## Page extract
Joint Serious Case Review into sexual exploitation published
Victims of sexual exploitation in Newcastle received effective protection, support and help once the true scale of the problem had been uncovered, says a report out today (Friday, Feb 23).
Large numbers of victims were identified, supported and protected. The high quality of services they receive has attracted national recognition.
As soon as the scale of the problem was known, the response from Newcastle City Council with its partners “was swift, determined and committed.” Perpetrators were arrested, charged and have received lengthy prison sentences.
Prior to 2014, there was evidence that individual cases received committed and persistent interagency support however this had limited impact because it did not involve consistent action to investigate, prosecute or disrupt perpetrators.
In investigating sexual exploitation, there was no fear of appearing racist and political correctness did not influence earlier decisions.
These are just some of the findings in the report written by an independent expert with many years of experience.

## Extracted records
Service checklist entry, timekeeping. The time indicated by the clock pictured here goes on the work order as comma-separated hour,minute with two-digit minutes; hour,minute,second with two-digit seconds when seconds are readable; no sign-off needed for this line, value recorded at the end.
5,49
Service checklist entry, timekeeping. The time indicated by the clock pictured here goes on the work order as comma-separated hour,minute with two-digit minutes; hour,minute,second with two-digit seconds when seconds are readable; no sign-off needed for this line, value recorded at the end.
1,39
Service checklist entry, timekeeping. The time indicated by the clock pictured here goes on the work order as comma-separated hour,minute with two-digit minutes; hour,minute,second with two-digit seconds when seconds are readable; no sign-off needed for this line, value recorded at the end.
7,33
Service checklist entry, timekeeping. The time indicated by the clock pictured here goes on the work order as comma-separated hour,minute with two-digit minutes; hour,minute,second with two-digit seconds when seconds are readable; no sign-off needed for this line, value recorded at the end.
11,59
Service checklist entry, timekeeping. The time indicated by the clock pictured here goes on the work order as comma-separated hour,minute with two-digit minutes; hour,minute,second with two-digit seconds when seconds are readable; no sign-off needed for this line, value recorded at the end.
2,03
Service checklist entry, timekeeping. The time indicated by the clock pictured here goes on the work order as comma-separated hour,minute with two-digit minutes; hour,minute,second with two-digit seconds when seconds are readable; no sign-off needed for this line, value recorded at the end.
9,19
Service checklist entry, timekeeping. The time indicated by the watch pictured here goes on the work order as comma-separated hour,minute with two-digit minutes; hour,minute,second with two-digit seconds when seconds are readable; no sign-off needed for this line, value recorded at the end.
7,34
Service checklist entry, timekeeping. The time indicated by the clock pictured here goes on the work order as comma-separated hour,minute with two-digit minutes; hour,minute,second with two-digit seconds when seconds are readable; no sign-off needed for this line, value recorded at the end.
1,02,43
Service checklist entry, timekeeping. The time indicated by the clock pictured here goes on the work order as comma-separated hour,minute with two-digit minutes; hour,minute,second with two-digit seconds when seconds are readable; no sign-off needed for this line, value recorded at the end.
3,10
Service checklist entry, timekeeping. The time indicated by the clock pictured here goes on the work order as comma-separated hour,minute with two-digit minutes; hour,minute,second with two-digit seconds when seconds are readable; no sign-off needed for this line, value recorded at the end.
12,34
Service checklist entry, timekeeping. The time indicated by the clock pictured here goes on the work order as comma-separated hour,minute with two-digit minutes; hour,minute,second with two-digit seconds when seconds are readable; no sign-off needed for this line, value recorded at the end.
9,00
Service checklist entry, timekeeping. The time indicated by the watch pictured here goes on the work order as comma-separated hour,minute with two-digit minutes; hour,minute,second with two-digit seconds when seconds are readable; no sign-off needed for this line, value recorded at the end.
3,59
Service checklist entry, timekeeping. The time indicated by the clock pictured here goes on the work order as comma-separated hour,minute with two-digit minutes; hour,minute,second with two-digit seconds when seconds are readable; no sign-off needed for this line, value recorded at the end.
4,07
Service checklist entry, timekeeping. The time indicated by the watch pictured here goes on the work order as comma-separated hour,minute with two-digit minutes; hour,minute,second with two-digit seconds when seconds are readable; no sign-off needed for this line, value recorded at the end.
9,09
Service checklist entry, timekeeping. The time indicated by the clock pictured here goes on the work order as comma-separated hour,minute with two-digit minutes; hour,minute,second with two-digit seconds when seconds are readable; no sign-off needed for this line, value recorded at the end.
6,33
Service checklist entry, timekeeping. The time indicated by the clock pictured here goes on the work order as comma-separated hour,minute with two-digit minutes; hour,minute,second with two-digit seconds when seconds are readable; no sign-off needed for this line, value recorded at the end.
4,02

## Problem to solve
In the news item about the Joint Serious Case Review, which words describe the response from Newcastle City Council and its partners once the scale of the problem was known?

## Solved problem
Swift, determined, and committed.